[Records drawn from a dataset]
::::::::::

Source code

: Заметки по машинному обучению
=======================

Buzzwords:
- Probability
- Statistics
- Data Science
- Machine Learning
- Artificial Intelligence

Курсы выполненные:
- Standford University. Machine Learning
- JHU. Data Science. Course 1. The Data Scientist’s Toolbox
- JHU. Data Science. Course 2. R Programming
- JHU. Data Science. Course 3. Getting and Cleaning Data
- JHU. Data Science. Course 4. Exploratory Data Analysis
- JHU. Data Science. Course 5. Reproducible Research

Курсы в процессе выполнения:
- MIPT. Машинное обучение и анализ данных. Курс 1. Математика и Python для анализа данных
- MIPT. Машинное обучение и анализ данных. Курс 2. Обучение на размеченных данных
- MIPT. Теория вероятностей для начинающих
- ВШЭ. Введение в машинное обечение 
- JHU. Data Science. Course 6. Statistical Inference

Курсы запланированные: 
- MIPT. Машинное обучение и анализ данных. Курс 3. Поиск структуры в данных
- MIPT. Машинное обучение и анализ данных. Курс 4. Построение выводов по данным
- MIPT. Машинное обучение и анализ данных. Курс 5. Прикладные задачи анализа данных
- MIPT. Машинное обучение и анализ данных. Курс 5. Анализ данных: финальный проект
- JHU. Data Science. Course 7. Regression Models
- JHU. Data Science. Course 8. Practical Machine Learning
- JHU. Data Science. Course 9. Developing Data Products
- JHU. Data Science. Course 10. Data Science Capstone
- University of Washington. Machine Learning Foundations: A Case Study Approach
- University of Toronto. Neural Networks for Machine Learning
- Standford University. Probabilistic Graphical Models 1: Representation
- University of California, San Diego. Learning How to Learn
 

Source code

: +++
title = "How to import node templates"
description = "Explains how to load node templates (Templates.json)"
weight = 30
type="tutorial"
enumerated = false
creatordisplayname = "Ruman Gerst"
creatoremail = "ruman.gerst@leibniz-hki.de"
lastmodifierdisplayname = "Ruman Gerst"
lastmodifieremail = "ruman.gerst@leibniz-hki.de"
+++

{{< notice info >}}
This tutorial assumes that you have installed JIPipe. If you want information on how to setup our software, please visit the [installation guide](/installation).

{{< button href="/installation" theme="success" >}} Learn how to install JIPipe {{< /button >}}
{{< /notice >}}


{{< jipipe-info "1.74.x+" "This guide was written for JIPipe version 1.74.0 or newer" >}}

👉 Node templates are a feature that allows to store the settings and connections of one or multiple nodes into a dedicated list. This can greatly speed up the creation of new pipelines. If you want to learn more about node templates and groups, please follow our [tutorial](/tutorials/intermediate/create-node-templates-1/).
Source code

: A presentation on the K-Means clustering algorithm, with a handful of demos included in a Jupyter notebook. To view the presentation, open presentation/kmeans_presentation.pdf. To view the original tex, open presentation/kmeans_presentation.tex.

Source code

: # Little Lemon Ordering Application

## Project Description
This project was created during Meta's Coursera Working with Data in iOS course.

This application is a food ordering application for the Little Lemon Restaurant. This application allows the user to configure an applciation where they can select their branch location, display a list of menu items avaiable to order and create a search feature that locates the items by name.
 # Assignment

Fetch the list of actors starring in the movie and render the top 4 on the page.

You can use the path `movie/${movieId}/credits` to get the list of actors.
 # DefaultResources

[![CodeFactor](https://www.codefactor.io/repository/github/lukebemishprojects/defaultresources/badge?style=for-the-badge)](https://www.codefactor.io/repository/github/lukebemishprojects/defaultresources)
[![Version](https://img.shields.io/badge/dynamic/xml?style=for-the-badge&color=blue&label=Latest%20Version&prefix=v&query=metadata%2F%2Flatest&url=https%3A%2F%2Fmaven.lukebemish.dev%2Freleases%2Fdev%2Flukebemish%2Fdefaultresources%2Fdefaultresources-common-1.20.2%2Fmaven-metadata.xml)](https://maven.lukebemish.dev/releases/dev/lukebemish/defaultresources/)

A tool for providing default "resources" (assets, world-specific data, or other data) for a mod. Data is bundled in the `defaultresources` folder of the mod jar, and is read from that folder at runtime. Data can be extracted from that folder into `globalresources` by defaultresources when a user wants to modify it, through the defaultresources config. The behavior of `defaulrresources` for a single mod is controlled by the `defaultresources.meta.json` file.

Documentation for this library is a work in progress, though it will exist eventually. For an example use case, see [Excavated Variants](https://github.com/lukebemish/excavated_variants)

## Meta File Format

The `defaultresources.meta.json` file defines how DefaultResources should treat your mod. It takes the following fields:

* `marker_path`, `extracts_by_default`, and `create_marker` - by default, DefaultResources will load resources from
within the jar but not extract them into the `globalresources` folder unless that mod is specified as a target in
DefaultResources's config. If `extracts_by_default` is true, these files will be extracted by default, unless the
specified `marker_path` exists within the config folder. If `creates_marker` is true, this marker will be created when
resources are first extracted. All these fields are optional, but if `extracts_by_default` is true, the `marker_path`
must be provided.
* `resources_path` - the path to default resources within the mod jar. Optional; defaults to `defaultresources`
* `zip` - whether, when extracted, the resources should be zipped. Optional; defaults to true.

::::::::::

Task item: Return all lines of the data in which the string "globalresources" appears.

Answer for this exercise:
A tool for providing default "resources" (assets, world-specific data, or other data) for a mod. Data is bundled in the `defaultresources` folder of the mod jar, and is read from that folder at runtime. Data can be extracted from that folder into `globalresources` by defaultresources when a user wants to modify it, through the defaultresources config. The behavior of `defaulrresources` for a single mod is controlled by the `defaultresources.meta.json` file.
within the jar but not extract them into the `globalresources` folder unless that mod is specified as a target in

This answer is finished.